Family Romance
2019 Japon – Allemagne
Réalisé par Werner Herzog 1h29 avec Ishii Yuichi, Mahiro Tanimoto, Miki Fujimaki
Qu’elles sont émouvantes et visuellement magnifiques, les premières images de Family Romance, LLC !
Dans un parc de Tokyo, des allées de sakura en fleurs, ces fameux cerisiers ornementaux du Japon, les reflets de ces sakura dans l’eau d’un lac, un homme et une jeune adolescente de 12 ans qui font connaissance. Il s’agit d’un père qui rencontre sa fille qu’à la suite d’un divorce il n’a pas vu depuis plus de 10 ans. Sauf que …
Sauf que la scène suivante nous apprend que cet homme, Yuichi, n’est pas le père de Mahiro, la jeune adolescente : il travaille chez « Family Romance » et il a été engagé par la mère de Mahiro pour jouer le rôle de ce père que Mahiro n’a pratiquement jamais connu. « Family Romance », une société spécialisée dans la location de « proches » à des gens qui, pour un motif quelconque, ont besoin à leur côté d’un parent, d’un ou de plusieurs amis, d’une fiancée, d’un ou de plusieurs collègues, etc., en résumé d’une ou de plusieurs personnes pour un temps déterminé ou pas.
L’imposture est terrible mais tout se passe dans un climat de douceur.
Werner Herzog profite du contexte pour nous éclairer, à sa façon, sur le Japon contemporain.
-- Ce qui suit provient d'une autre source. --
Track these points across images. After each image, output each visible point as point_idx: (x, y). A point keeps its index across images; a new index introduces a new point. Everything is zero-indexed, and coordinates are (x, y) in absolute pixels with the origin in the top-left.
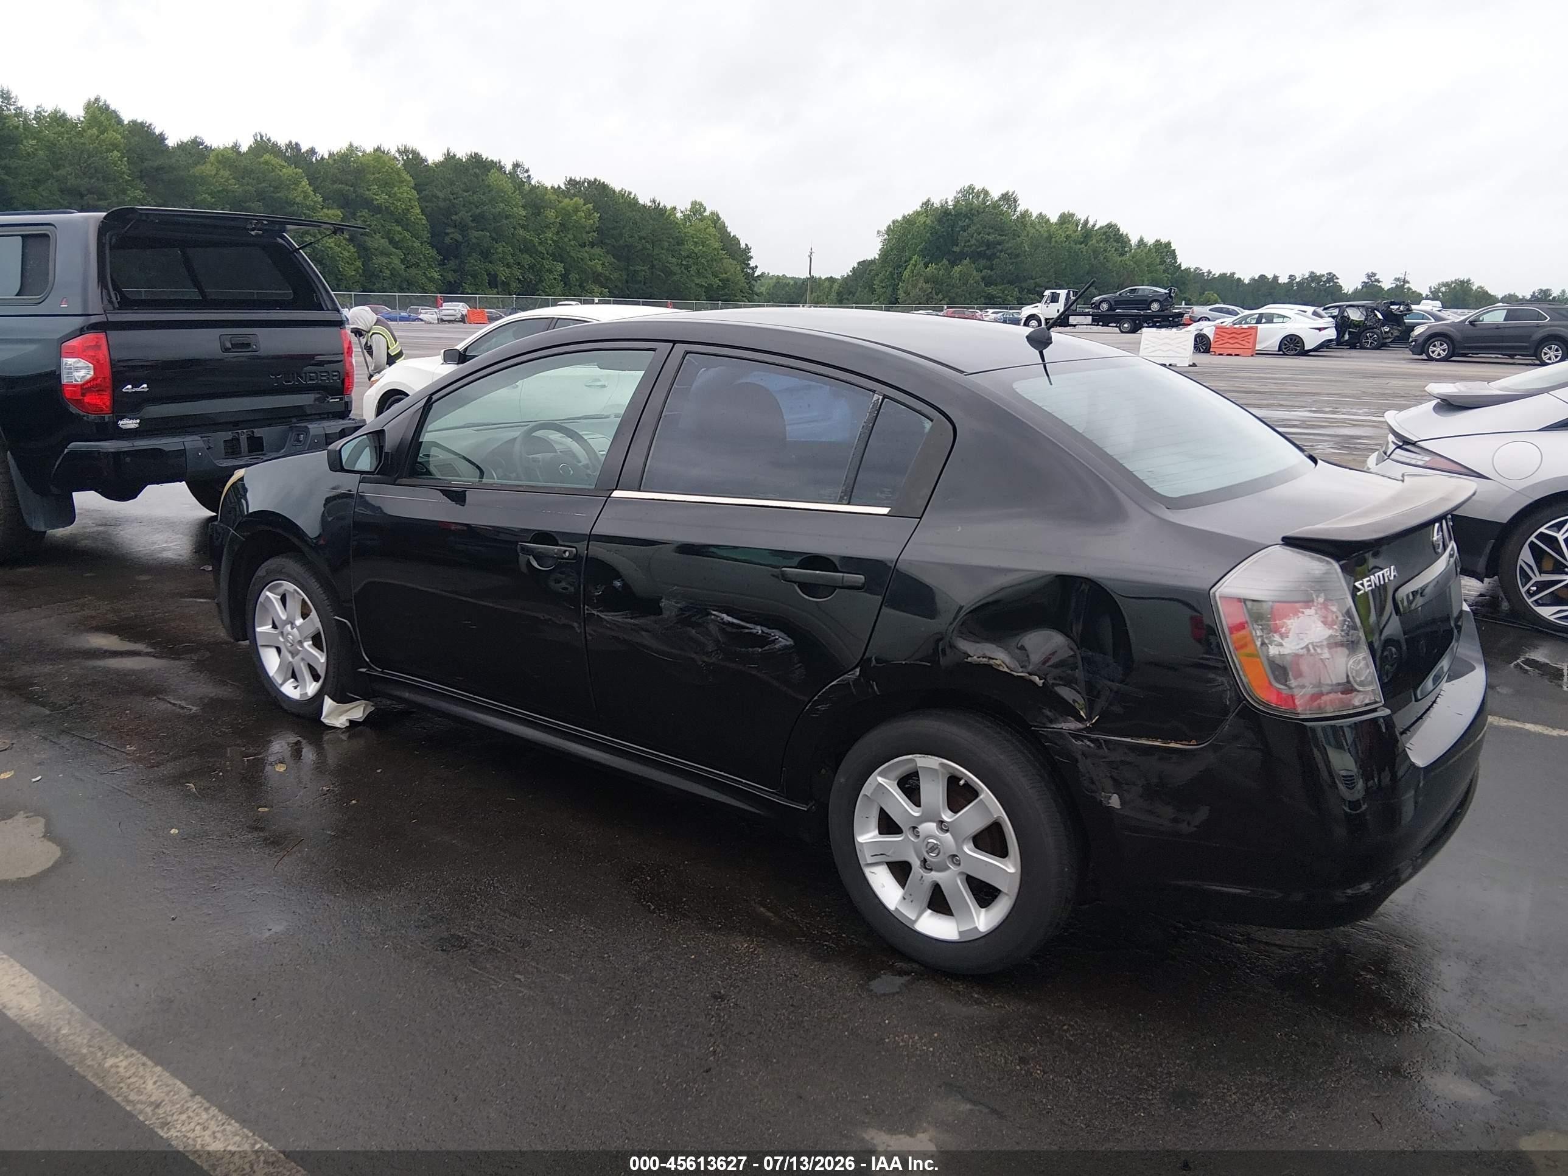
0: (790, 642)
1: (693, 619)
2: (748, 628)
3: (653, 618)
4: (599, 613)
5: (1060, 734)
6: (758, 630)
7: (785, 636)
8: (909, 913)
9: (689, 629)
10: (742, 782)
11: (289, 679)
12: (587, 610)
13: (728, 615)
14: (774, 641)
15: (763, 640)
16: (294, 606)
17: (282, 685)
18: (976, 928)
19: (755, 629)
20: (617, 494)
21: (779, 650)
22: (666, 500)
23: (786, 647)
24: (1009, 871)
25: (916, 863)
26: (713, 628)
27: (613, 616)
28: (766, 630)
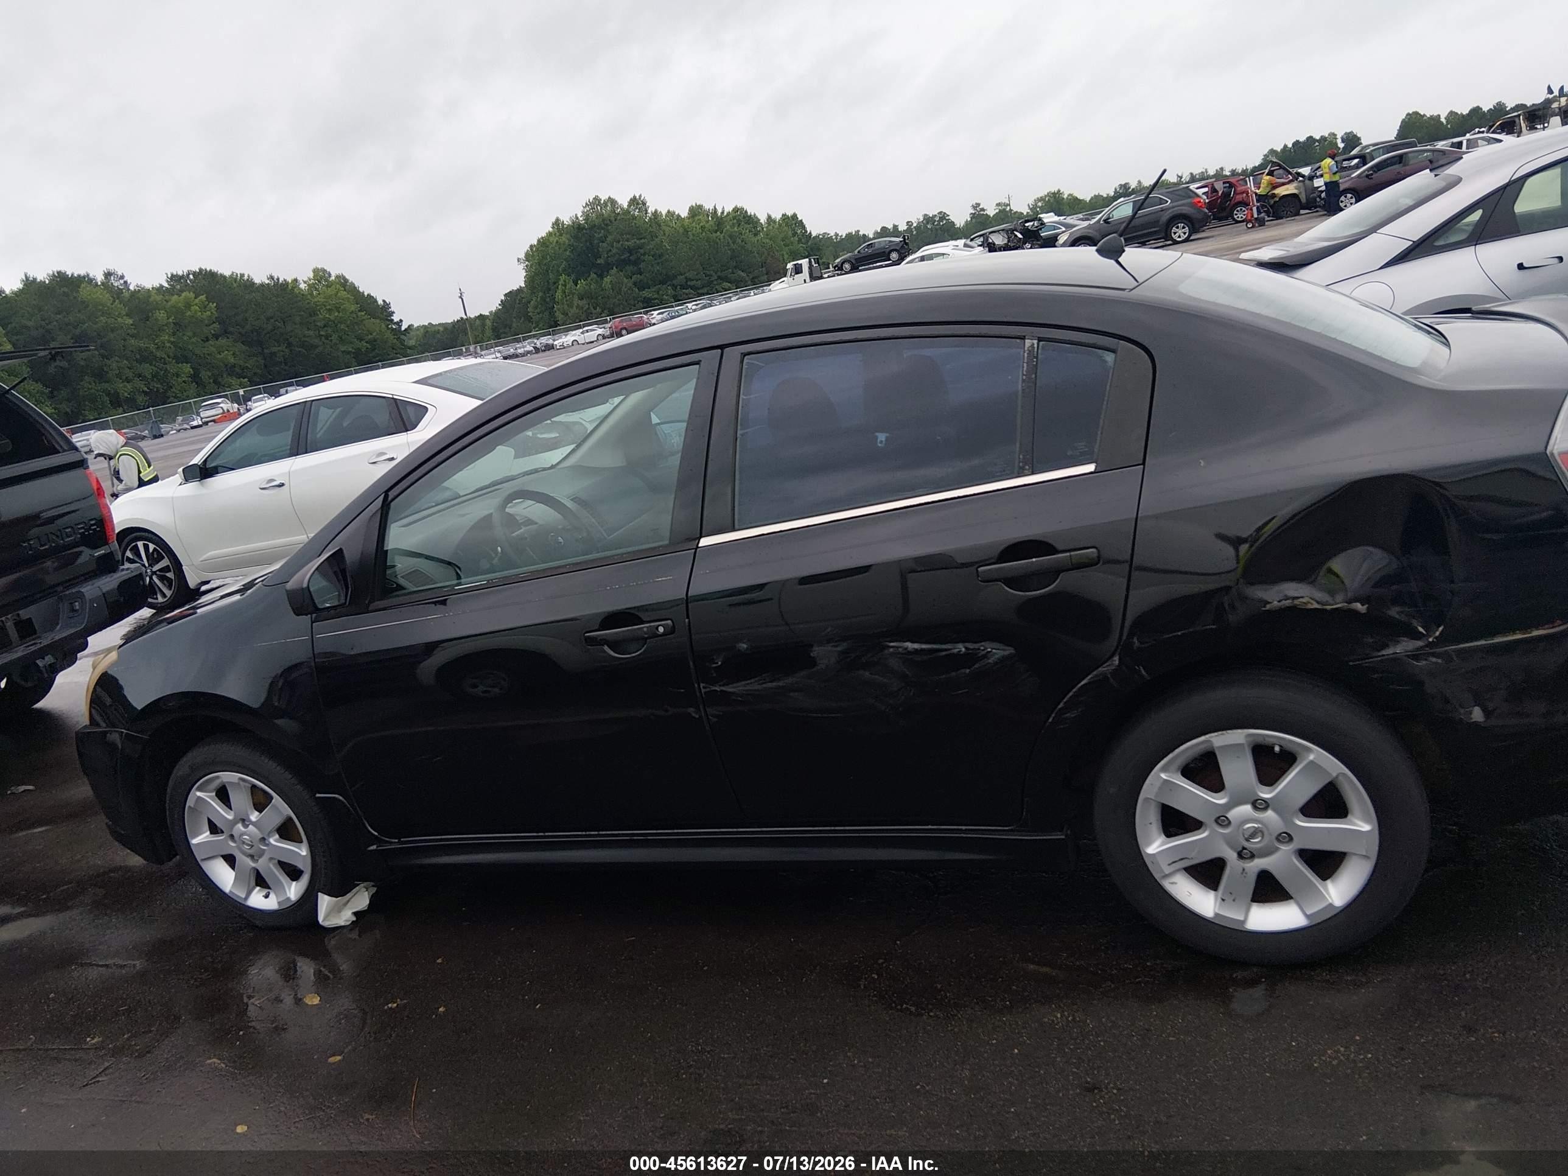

Un pays qui, avec ces sociétés de location de « proches », s’efforce donc de combattre, moyennant finances, un sentiment ou une réalité de grande solitude chez de nombreux citoyens
La société japonaise contemporaine est une source de fascination évidente pour Herzog, bien au-delà de la seule entreprise au centre de ce documentaire imaginaire.
Vertiges d’un monde hyper-connecté dont Werner Herzog se targue d’avoir anticipé la solitude constitutive, dans les années 80, avec l’apparition des premiers téléphones cellulaires et l’explosion des moyens de communication, 20 ans avant Internet : « le 21ème siècle sera le siècle des solitudes », avait-il affirmé. Une chose est sûre : cette société, avec ses rapports sociaux complètement biaisés et factices par endroits, est un véritable terrain de jeu pour le septuagénaire à l’œil toujours aussi curieux et amusé. Les anecdotes sur le contexte de la production et de la société étudiée qui poursuivent la réflexion au-delà du cadre de cette semi-fiction sont toujours aussi plaisantes
Bien sûr, Herzog ne se pose pas en moraliste. Il ne s’agit pas d’un pamphlet sur la dégénérescence des rapports sociaux, mais plutôt le regard d’un curieux mi-fasciné mi-interloqué sur ces vides existentiels ou affectifs que l’on peut désormais combler avec une carte bancaire
A presque 78 ans, Werner Herzog nous joue un tour et sort de sa petite caméra – qu’il porte sur l’épaule – un film d’anticipation qui n’en est pas un. Dans la culture japonaise, cette prestation répond au souci de sauver les apparences : telle personne solitaire peut afficher sa sociabilité, tel homme célibataire rassurer ses parents avec une fausse petite amie, etc.